### Exercise aim
Every line in the entries that holds "followed" should be identified and copied.

### Collection entries
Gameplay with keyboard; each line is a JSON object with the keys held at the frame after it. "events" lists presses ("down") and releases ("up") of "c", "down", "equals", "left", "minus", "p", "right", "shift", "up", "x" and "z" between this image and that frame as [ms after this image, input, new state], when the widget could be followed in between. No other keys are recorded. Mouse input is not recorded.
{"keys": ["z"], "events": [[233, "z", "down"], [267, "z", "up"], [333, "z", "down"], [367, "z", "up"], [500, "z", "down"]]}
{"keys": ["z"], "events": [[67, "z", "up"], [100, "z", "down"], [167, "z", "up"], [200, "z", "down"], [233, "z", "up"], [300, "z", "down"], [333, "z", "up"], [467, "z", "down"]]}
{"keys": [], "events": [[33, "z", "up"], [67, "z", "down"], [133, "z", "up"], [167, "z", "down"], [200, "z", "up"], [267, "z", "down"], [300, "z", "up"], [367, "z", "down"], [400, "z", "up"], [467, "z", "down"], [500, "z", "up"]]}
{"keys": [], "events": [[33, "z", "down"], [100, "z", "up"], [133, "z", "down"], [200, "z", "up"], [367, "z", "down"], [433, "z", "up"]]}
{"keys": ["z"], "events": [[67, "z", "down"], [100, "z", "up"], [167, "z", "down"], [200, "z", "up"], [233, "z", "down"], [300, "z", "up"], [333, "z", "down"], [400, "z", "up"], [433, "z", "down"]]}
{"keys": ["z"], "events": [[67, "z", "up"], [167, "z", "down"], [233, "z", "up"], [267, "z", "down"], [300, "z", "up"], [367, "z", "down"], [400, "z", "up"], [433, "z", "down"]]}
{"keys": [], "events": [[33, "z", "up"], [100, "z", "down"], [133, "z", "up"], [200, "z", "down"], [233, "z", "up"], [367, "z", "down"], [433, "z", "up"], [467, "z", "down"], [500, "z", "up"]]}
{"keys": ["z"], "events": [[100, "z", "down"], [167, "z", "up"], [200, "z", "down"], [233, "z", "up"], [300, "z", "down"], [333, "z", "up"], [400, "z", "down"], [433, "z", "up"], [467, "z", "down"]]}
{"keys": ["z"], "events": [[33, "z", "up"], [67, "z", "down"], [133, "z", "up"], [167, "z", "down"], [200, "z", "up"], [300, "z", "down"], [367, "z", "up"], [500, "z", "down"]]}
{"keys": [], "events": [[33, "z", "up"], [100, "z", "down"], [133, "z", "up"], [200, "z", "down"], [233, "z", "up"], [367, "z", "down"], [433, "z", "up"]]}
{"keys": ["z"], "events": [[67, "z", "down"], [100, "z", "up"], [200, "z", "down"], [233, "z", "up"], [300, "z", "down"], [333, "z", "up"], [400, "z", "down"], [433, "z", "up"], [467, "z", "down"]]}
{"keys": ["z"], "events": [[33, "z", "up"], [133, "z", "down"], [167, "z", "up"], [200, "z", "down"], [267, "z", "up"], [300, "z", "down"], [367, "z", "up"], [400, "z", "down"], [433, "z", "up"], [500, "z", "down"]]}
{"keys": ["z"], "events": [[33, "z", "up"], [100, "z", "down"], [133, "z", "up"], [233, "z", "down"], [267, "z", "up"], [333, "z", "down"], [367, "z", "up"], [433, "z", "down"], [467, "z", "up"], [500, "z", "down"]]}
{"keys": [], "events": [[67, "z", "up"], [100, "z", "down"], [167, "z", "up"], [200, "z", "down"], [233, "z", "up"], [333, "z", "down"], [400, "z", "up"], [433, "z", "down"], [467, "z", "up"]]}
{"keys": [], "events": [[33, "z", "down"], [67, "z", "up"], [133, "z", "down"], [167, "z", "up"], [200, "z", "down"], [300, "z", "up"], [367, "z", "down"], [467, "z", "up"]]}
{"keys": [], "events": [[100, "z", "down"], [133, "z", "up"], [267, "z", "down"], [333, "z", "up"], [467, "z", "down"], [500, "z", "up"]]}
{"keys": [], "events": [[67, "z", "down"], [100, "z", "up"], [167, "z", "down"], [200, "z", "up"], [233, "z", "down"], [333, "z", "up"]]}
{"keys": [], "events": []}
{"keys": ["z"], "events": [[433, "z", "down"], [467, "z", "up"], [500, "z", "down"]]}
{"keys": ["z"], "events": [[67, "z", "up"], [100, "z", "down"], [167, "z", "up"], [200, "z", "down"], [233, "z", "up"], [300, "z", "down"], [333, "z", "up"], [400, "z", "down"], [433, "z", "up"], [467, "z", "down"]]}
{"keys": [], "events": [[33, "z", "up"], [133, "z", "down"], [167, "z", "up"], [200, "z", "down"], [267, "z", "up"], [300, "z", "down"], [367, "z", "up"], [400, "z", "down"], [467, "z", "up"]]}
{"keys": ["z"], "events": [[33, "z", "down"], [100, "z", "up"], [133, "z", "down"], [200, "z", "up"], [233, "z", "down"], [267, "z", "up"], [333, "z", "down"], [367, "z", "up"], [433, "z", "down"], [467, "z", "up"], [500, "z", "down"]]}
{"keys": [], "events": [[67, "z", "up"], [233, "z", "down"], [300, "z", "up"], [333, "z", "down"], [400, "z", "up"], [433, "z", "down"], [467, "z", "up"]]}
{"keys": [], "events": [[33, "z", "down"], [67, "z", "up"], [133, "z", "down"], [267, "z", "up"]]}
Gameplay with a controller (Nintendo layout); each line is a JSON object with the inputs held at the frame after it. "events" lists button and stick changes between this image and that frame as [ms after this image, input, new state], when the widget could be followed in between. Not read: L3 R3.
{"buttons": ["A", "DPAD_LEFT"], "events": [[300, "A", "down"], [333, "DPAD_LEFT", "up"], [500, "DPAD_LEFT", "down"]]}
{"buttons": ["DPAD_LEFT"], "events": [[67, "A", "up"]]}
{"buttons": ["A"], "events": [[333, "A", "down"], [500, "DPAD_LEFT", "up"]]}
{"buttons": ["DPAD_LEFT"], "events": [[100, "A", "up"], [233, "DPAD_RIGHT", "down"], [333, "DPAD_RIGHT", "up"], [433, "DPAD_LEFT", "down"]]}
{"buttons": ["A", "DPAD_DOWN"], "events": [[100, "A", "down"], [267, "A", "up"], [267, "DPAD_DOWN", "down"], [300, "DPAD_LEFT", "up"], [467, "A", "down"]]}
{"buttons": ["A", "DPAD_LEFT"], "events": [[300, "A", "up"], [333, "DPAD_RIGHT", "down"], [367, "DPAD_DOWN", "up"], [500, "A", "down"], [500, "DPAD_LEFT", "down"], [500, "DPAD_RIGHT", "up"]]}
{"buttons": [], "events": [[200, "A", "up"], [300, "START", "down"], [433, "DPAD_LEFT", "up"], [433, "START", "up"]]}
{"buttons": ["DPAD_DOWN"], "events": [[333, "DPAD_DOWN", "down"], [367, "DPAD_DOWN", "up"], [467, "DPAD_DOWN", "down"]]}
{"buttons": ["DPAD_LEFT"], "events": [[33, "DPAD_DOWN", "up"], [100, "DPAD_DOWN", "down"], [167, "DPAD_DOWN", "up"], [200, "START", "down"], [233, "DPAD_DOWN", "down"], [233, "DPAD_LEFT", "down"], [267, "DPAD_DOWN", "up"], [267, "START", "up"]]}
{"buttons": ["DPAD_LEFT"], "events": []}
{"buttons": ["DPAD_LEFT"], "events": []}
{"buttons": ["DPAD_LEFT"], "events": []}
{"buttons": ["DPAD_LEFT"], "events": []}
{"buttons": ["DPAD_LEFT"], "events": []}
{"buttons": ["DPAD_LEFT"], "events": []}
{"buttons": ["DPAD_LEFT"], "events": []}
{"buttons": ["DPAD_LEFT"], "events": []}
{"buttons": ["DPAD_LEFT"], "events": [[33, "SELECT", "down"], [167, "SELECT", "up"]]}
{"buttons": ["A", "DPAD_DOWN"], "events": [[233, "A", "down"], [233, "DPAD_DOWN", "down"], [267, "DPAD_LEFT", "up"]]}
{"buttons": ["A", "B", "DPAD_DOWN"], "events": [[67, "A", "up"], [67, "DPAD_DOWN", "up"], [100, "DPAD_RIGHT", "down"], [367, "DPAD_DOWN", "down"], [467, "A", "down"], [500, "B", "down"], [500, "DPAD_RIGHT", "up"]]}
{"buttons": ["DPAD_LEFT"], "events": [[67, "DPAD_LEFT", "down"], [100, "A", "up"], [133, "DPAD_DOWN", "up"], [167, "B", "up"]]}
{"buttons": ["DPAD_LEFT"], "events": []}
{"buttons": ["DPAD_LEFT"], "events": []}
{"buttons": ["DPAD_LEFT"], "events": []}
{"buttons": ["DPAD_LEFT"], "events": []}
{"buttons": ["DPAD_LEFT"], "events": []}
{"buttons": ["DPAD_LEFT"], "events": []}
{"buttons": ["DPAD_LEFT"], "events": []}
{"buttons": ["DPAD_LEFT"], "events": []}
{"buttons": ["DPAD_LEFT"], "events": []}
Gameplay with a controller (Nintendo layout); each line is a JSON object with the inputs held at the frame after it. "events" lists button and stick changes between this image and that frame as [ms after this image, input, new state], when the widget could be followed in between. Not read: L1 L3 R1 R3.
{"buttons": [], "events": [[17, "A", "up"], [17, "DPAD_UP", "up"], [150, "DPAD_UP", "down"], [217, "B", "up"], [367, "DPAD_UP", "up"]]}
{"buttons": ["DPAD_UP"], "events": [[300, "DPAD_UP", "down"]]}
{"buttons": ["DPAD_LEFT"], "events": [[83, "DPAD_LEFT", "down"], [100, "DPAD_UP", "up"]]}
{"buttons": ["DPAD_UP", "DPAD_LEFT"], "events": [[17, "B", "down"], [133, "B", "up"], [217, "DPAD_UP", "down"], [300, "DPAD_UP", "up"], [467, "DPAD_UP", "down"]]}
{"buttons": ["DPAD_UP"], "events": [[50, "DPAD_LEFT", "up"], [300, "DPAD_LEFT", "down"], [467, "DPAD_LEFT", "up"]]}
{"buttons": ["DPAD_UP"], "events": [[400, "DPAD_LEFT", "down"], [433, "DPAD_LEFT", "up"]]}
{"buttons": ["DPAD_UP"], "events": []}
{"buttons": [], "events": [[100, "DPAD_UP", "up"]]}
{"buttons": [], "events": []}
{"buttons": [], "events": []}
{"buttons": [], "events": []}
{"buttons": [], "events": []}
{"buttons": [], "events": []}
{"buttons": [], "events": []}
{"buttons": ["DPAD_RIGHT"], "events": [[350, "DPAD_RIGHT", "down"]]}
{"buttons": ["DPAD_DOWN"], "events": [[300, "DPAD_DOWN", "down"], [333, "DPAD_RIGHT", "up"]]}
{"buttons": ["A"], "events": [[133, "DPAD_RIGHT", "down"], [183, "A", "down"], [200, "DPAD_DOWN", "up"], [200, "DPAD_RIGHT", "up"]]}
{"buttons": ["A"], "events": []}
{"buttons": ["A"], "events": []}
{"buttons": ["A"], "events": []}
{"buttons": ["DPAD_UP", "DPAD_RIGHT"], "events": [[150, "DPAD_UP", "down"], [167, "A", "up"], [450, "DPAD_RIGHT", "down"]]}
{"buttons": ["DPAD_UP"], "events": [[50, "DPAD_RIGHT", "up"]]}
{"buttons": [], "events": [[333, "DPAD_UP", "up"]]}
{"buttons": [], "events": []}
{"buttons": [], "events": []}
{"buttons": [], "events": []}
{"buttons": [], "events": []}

### Answer section
Gameplay with keyboard; each line is a JSON object with the keys held at the frame after it. "events" lists presses ("down") and releases ("up") of "c", "down", "equals", "left", "minus", "p", "right", "shift", "up", "x" and "z" between this image and that frame as [ms after this image, input, new state], when the widget could be followed in between. No other keys are recorded. Mouse input is not recorded.
Gameplay with a controller (Nintendo layout); each line is a JSON object with the inputs held at the frame after it. "events" lists button and stick changes between this image and that frame as [ms after this image, input, new state], when the widget could be followed in between. Not read: L3 R3.
Gameplay with a controller (Nintendo layout); each line is a JSON object with the inputs held at the frame after it. "events" lists button and stick changes between this image and that frame as [ms after this image, input, new state], when the widget could be followed in between. Not read: L1 L3 R1 R3.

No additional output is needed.